Summary

Analysis and 6-month mortality of patients attended by prehospital emergency services with severe hemorrhage in a Spanish province

Rubén Viejo-Moreno1-3, Elena Moratilla-López1,2, Raquel Grado-Sanz1,2 Sandra Castro-Correro1,2, Antonio Cid-Dorribo1,2, Waleska Chas-Brami3, Enrique Galván-Muñoz1

Affiliation of the authors

1Gerencia de Urgencias, Emergencias y Transporte Sanitario (GUETS) – Servicio de salud de Castilla la Mancha (SESCAM), Spain. 2Grupo de trabajo y comisión clínica de trauma. GUETS – SESCAM, Spain. 3Unidad de Cuidados Intensivos, Hospital Universitario de Guadalajara, Spain.

DOI

Quote

Viejo-Moreno R, Moratilla-López E, Grado-Sanz R, Castro-Correro S, Cid-Dorribo A, Chas-Brami W, Galván-Muñoz E. Analysis and 6-month mortality of patients attended by prehospital emergency services with severe hemorrhage in a Spanish province. Rev Esp Urg Emerg. 2026;5:24–9

Summary

INTRODUCTION. Hemorrhage continues to be a major cause of mortality in both medical and traumatic conditions. Early identification and optimal prehospital treatment are essential to improve outcomes. This study aimed to analyze the clinical course and 6-month mortality in patients with severe hemorrhage (SH) treated by prehospital emergency services in a Spanish province.
MATERIAL AND METHODS. We conducted a retrospective observational study from January 2020 through December 2024, including patients treated by advanced prehospital emergency units for medical or trauma-related SH. Severe hemorrhage was defined as requiring at least 3 units of packed red blood cells within the first 6 hours of hospital care. Demographic variables, hemorrhage source, prehospital and hospital treatments, length of stay, and 6-month mortality were analyzed as well.
RESULTS. During the study period, a total of 145 patients with SH who received hospital transfusion after prehospital emergency care were identified; 71 % were trauma-related and 29 % medical.
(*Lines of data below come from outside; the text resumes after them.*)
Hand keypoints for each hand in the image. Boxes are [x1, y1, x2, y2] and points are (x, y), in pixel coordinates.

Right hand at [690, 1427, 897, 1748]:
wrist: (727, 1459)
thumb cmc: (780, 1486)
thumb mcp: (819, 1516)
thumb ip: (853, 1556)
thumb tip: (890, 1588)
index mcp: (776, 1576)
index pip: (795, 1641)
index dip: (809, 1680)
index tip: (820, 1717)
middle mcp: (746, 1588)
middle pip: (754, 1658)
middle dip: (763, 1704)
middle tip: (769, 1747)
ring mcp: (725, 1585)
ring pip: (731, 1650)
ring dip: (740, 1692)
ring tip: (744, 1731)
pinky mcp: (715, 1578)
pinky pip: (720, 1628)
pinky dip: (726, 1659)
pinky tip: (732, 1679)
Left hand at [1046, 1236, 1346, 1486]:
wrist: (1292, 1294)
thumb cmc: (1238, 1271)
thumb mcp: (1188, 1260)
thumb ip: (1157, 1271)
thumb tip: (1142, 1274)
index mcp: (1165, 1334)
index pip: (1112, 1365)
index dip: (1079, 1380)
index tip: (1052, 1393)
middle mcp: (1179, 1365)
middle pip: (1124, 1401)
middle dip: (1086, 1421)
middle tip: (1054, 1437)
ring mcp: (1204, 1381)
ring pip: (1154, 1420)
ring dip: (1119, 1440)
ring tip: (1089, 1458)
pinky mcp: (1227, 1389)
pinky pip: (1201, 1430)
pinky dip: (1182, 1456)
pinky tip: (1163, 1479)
The overall 6-month mortality rate was 26.2 %, with no significant differences across groups (trauma 32 %, medical 25 %). Factors associated with higher mortality included shock index (SI), lower Glasgow Coma Scale (GCS) scores, need for prehospital orotracheal intubation, longer response time, elevated lactate levels, and longer time to first hospital transfusion.
CONCLUSIONS. SH in our setting is associated with high mortality. Future studies should assess the impact of implementing pointof- care tools for early stratification and expanding the availability of blood components in advanced prehospital units to improve patient outcomes.